Shafi'i lui, a réduit la force des principes généraux. Ains pour lui, la narration ahad doit être appliquée peu importe son contenu, tant que la chaîne est complète. Si la tradition s'oppose au principe général, il considère que le principe est restreint selon ce que la tradition implique.
[Pour résumer :
Hanafites : le principe général restreint le khabar waahid.
Shafi'ites : le khabar waahid restreint le principe général.]
[Je saute un passage trop technique et lourd à traduire. En résumé Imran explique que les shafi'ites (ainsi que les autres écoles mais surtout les shafi'ites) étaient intéressés par les principes généraux des hanafites, mais comme ça ne collait pas avec leur approche littéraliste, ils les ont inclus dans une théorie distincte (usul al-fiqh). Puis Imran raconte l'historique des maqaasid al-sharii'ah. Imran dit que ces maqaasid pouvaient déjà être formulés avant en tant que principes juridiques généraux.]
La méthodologie hanafite empêche la démolition des principe juridiques généraux. Démolition, car si l'on s'éloigne peu à peu d'un principe général, il finira par disparaître.
Une règle générale ('aziimah) peut être suivie par une exception (rukhsah).
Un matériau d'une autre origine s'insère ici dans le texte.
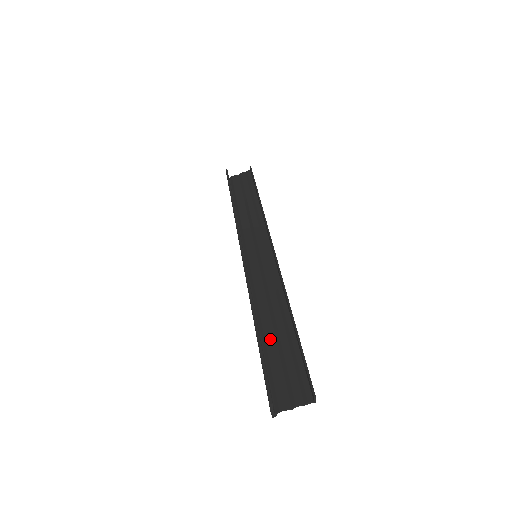
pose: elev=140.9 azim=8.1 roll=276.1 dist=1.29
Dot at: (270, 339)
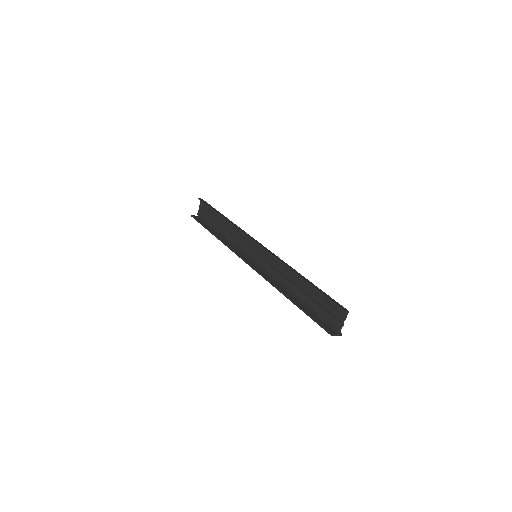
Dot at: (304, 298)
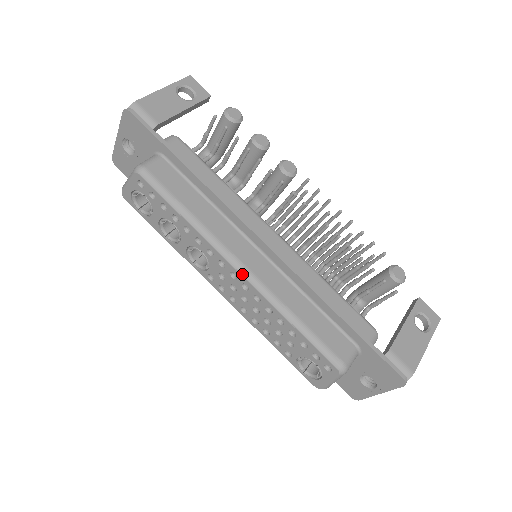
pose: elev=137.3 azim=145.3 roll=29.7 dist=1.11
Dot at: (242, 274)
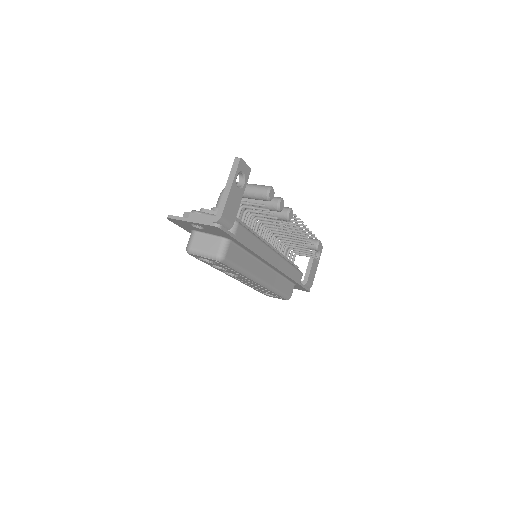
Dot at: (261, 285)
Par exemple le vin est interdit excepté en cas de contrainte, ou le jeûne est obligatoire le mois de Ramadan, excepté en voyage.
Selon certains juristes, toute la loi peut être divisée entre règles générales et exceptions.
L'analogie (qiyaas) ne peut pas se baser sur les exceptions, seulement sur les règles générales.
Par exemple le contrat salam est une exception (qui permet dans certains cas de ventre une chose qui n'existe pas encore), mais on ne peut pas faire d'analogie dessus pour autoriser d'autres types de contrat (comme le font les banques islamiques).
Pourquoi ne peut-on pas faire d'analogie sur une exception ?
Parce que l'exception va par définition à l'encontre de la règle. Si d'autres exceptions sont autorisées sur la base de l'exception, la règle générale finira par disparaître.
Ceux qui ne comprennent pas la cohérence interne des systèmes légaux disent souvent : "Mais l'exception a sa propre règle". Ces savants sont littéralistes, ils ne comprennent pas ou ne veulent pas comprendre les règles légales, que ce soit de la sharii'ah ou des lois laïques. Presque tous les systèmes légaux comprennent cette règle. Par exemple la loi française dit : "Toute exception non surveillée tend à prendre la place du principe".
En d'autres mots, ça démolit le principe général.
Toute la méthodologie hanafite est conçue pour éviter cette démolition :
-L'analogie ne peut pas être basée sur une exception
-Le khabar waahid ne peut pas restreindre le général ('aamm) qui est qat'ii (décisif)
-Une preuve ou sens zannii (non décisif) ne peut pas restreindre le sens général
-L'analogie ne peut pas restreindre un principe général, c'est la signification de l'istihsaan, le principe général sera favorisé
-La restriction (takhsiis) n'est pas possible via un argument rationnel. Un principe général se dégageant des textes, que ce soit directement ou indirectement, ne peut pas être restreint sur la base de la raison humaine.
L'approche des autres écoles sur la question des principes généraux ainsi que leur méthodologie littéraliste a comme effet la démolition ou l'affaiblissement des principes généraux, ce qui n'est pas acceptable.